AUFGABE
Stimmen diese Aussagen mit dem Text über den Südpol der Sonne überein? Beantworte jede mit Ja oder Nein und zitiere die entscheidenden Worte aus dem Text wörtlich: (a) Raumsonden flogen bisher auf Höhe des Äquators der Sonne. (b) Die neuen Aufnahmen zeigen den Nordpol der Sonne. (c) Sonnenwinde können Satelliten stören.

━━ TEXTAUSZUG

Blick der Raumsonde Solar Orbiter auf den Südpol der Sonne
Bildrechte: ESA & NASA/Solar Orbiter/EUI Team, D. Berghmans (ROB)

Wie der Südpol der Sonne aussieht, hat die ESA-Raumsonde Solar Orbiter erstmals aus dieser Perspektive in spektakulären Bildern festgehalten.

Per Mail sharen
Artikel mit Audio-InhaltenAudiobeitrag

ESA-Sonde Solar Orbiter: Erster Blick auf den Südpol der Sonne

Die ESA-Sonde Solar Orbiter zeigt den Südpol der Sonne erstmals aus spektakulärer Perspektive. Forschende erhoffen sich Erkenntnisse darüber, wie Sonnenwinde entstehen, die Polarlichter auslösen, aber auch Satelliten und Navigationsgeräte stören.

Über dieses Thema berichtet: Bayern 2 Die Welt am Abend am .

Bisher konnte man die Sonne nur aus der seitlichen Perspektive betrachten, denn Raumsonden bewegten sich, wie auch die Planeten unseres Sonnensystems, auf Höhe des Äquators der Sonne – also entlang einer flachen Ebene, ähnlich einem Schallplattenteller. Jetzt zeigen Aufnahmen die Sonne zum ersten Mal von unten, also den Südpol der Sonne.

━━━━
━━ AUSGANGSDATEN

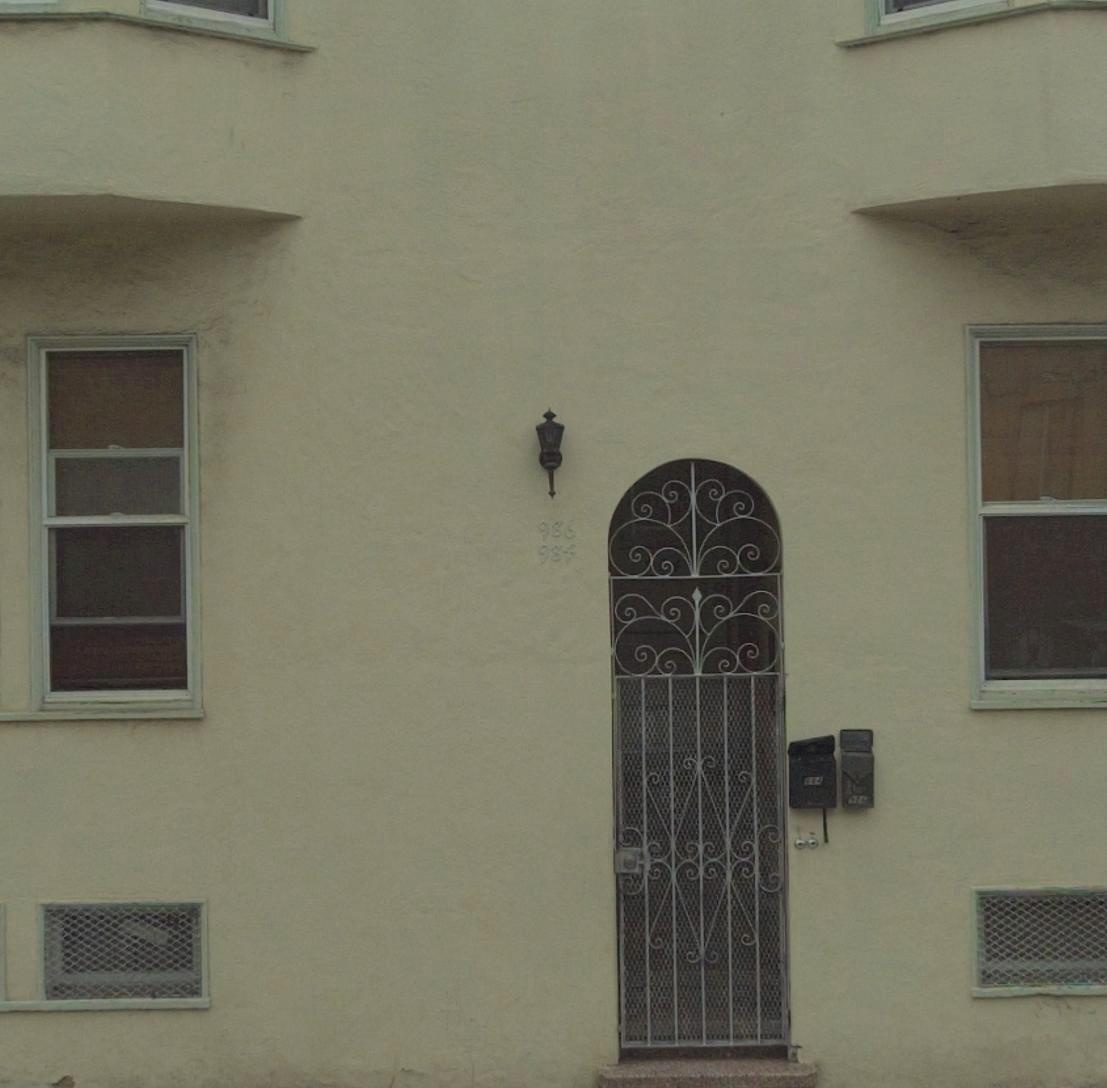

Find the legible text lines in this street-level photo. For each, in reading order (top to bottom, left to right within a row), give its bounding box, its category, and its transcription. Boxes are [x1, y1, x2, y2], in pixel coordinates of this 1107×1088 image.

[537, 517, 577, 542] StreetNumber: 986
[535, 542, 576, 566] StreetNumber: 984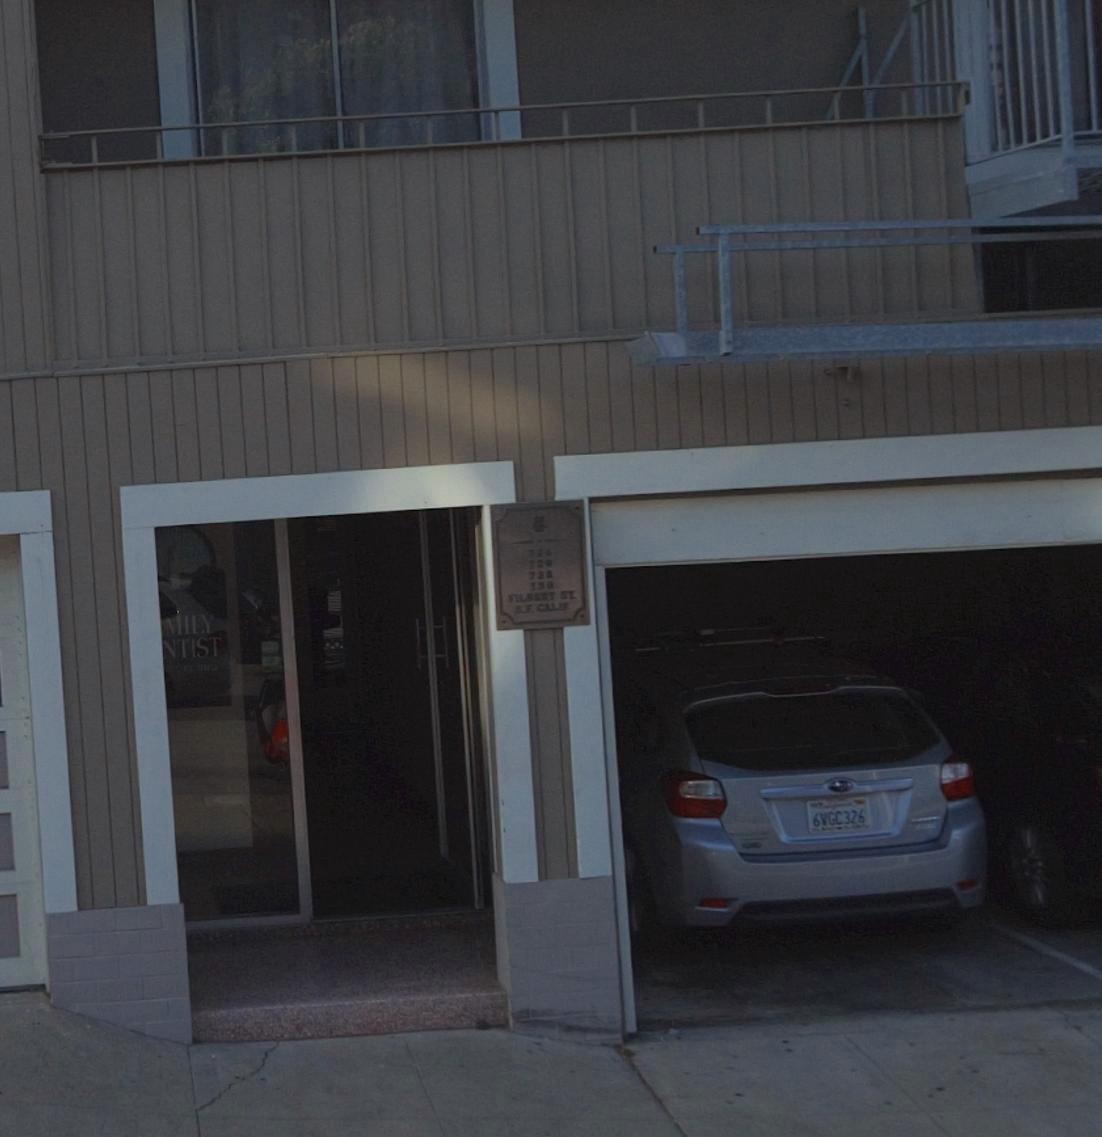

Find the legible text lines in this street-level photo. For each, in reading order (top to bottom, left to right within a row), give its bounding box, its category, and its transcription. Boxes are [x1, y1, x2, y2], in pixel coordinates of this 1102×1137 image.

━━━━

ERGEBNIS
(a) Ja: „Raumsonden bewegten sich, wie auch die Planeten unseres Sonnensystems, auf Höhe des Äquators der Sonne“
(b) Nein: „Jetzt zeigen Aufnahmen die Sonne zum ersten Mal von unten, also den Südpol der Sonne.“
(c) Ja: „wie Sonnenwinde entstehen, die Polarlichter auslösen, aber auch Satelliten und Navigationsgeräte stören“